ELVIS-Project / vis-framework

Thoroughly modern symbolic musical data analysis suite.
http://elvisproject.ca/
31 stars 6 forks source link

Redo settings of indexers and experiments; make resulting DataFrames more 'complete' #375

Closed mrbannon closed 7 years ago

mrbannon commented 8 years ago

Let me explain:

In order for the N-Gram Indexer to function properly, the result from the Horizontal Interval Indexer (HII) must be generated with the setting "simple" and not "compound". What do these settings mean, though?

simple/compound - use compound intervals instead of simple

Should this really be a setting? No, because the simple intervals can be computed from the compound ones. So, the resulting DataFrame should be able to provide simple intervals without having to be told so upon creation.

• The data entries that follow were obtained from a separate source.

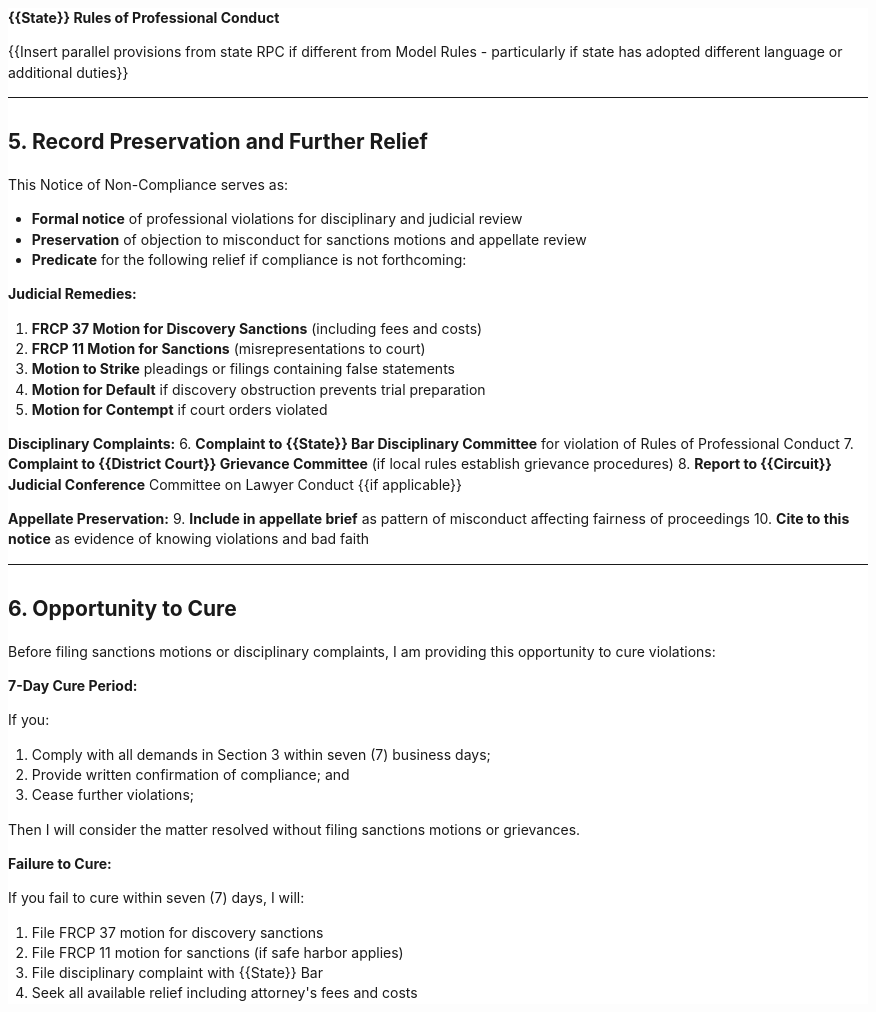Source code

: **{{State}} Rules of Professional Conduct**

{{Insert parallel provisions from state RPC if different from Model Rules - particularly if state has adopted different language or additional duties}}

---

## 5. Record Preservation and Further Relief

This Notice of Non-Compliance serves as:

- **Formal notice** of professional violations for disciplinary and judicial review
- **Preservation** of objection to misconduct for sanctions motions and appellate review
- **Predicate** for the following relief if compliance is not forthcoming:

**Judicial Remedies:**
1. **FRCP 37 Motion for Discovery Sanctions** (including fees and costs)
2. **FRCP 11 Motion for Sanctions** (misrepresentations to court)
3. **Motion to Strike** pleadings or filings containing false statements
4. **Motion for Default** if discovery obstruction prevents trial preparation
5. **Motion for Contempt** if court orders violated

**Disciplinary Complaints:**
6. **Complaint to {{State}} Bar Disciplinary Committee** for violation of Rules of Professional Conduct
7. **Complaint to {{District Court}} Grievance Committee** (if local rules establish grievance procedures)
8. **Report to {{Circuit}} Judicial Conference** Committee on Lawyer Conduct {{if applicable}}

**Appellate Preservation:**
9. **Include in appellate brief** as pattern of misconduct affecting fairness of proceedings
10. **Cite to this notice** as evidence of knowing violations and bad faith

---

## 6. Opportunity to Cure

Before filing sanctions motions or disciplinary complaints, I am providing this opportunity to cure violations:

**7-Day Cure Period:**

If you:
1. Comply with all demands in Section 3 within seven (7) business days;
2. Provide written confirmation of compliance; and
3. Cease further violations;

Then I will consider the matter resolved without filing sanctions motions or grievances.

**Failure to Cure:**

If you fail to cure within seven (7) days, I will:
1. File FRCP 37 motion for discovery sanctions
2. File FRCP 11 motion for sanctions (if safe harbor applies)
3. File disciplinary complaint with {{State}} Bar
4. Seek all available relief including attorney's fees and costs
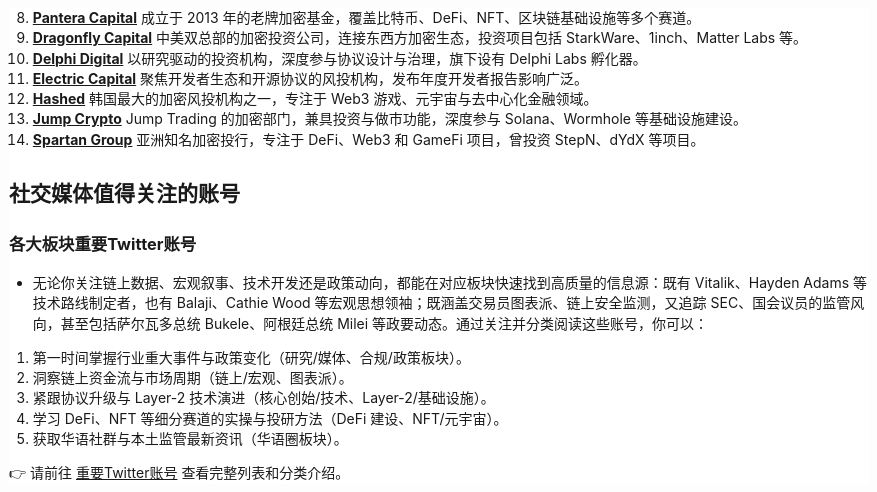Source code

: 8. **[Pantera Capital](https://www.panteracapital.com/portfolio/)**
   成立于 2013 年的老牌加密基金，覆盖比特币、DeFi、NFT、区块链基础设施等多个赛道。
9. **[Dragonfly Capital](https://www.dragonfly.xyz/)**
   中美双总部的加密投资公司，连接东西方加密生态，投资项目包括 StarkWare、1inch、Matter Labs 等。
10. **[Delphi Digital](https://www.delphidigital.io/research)**
    以研究驱动的投资机构，深度参与协议设计与治理，旗下设有 Delphi Labs 孵化器。
11. **[Electric Capital](https://www.electriccapital.com/portfolio)**
    聚焦开发者生态和开源协议的风投机构，发布年度开发者报告影响广泛。
12. **[Hashed](https://www.hashed.com/)**
    韩国最大的加密风投机构之一，专注于 Web3 游戏、元宇宙与去中心化金融领域。
13. **[Jump Crypto](https://jumpcrypto.com/)**
    Jump Trading 的加密部门，兼具投资与做市功能，深度参与 Solana、Wormhole 等基础设施建设。
14. **[Spartan Group](https://www.spartangroup.io/portfolio)**
    亚洲知名加密投行，专注于 DeFi、Web3 和 GameFi 项目，曾投资 StepN、dYdX 等项目。

## 社交媒体值得关注的账号

### 各大板块重要Twitter账号

- 无论你关注链上数据、宏观叙事、技术开发还是政策动向，都能在对应板块快速找到高质量的信息源：既有 Vitalik、Hayden Adams 等技术路线制定者，也有 Balaji、Cathie Wood 等宏观思想领袖；既涵盖交易员图表派、链上安全监测，又追踪 SEC、国会议员的监管风向，甚至包括萨尔瓦多总统 Bukele、阿根廷总统 Milei 等政要动态。通过关注并分类阅读这些账号，你可以：

1. 第一时间掌握行业重大事件与政策变化（研究/媒体、合规/政策板块）。
2. 洞察链上资金流与市场周期（链上/宏观、图表派）。
3. 紧跟协议升级与 Layer-2 技术演进（核心创始/技术、Layer-2/基础设施）。
4. 学习 DeFi、NFT 等细分赛道的实操与投研方法（DeFi 建设、NFT/元宇宙）。
5. 获取华语社群与本土监管最新资讯（华语圈板块）。

👉 请前往 [重要Twitter账号](./docs/重要Twitter账号.html) 查看完整列表和分类介绍。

The results generated by the indexers should be complete regardless of the settings.

musicus commented 8 years ago

You bring up a good point.

alexandermorgan commented 8 years ago

An alternative to using compound intervals would be to have a dataframe of music21 interval objects that could then be queried in any specific way desired. This seems like the base representation of intervals to me.

alexandermorgan commented 8 years ago

The salami-slicing-indexed compound intervals with quality could be the version of intervals that we store as an attribute of an indexed piece. Then when we use get methods to get the intervals, they could get these compound intervals and convert them to whatever type the user wants. I'm close to having this on alex_devel.

crantila commented 8 years ago

This points toward what Jamie and I (mostly Jamie) thought an "ideal case" for data management would look like, where indexed data are stored in a SQL or SQL-like database and queried as required. I wonder if that larger change would be worth pursuing for VIS 4? It could solve several problems at once.

alexandermorgan commented 8 years ago

I think it's important to note that your original statement that the n-gram indexer requires simple horizontal intervals is actually not true. The n-gram indexer will use horizontal-interval observations of any kind, even nonsensical ones, as long as they're strings, ints, or floats. Also, considerable progress on this issue has been made in alex_devel.

alexandermorgan commented 7 years ago

This has been implemented to the greatest extent possible in VIS 3 (already present in alex_devel). This is not possible for the n-gram indexer (Ryan's original example) because there are an infinite number of results this indexer can produce, and the input can be the results of any indexer or any combination of multiple indexers. However the n-gram indexer (or rather the new_ngram indexer, soon to change names) is so heavily optimized that it is really not necessary to cache its results. Just coming up with and sticking to a naming convention for retrieving information from such a cache would be a daunting task.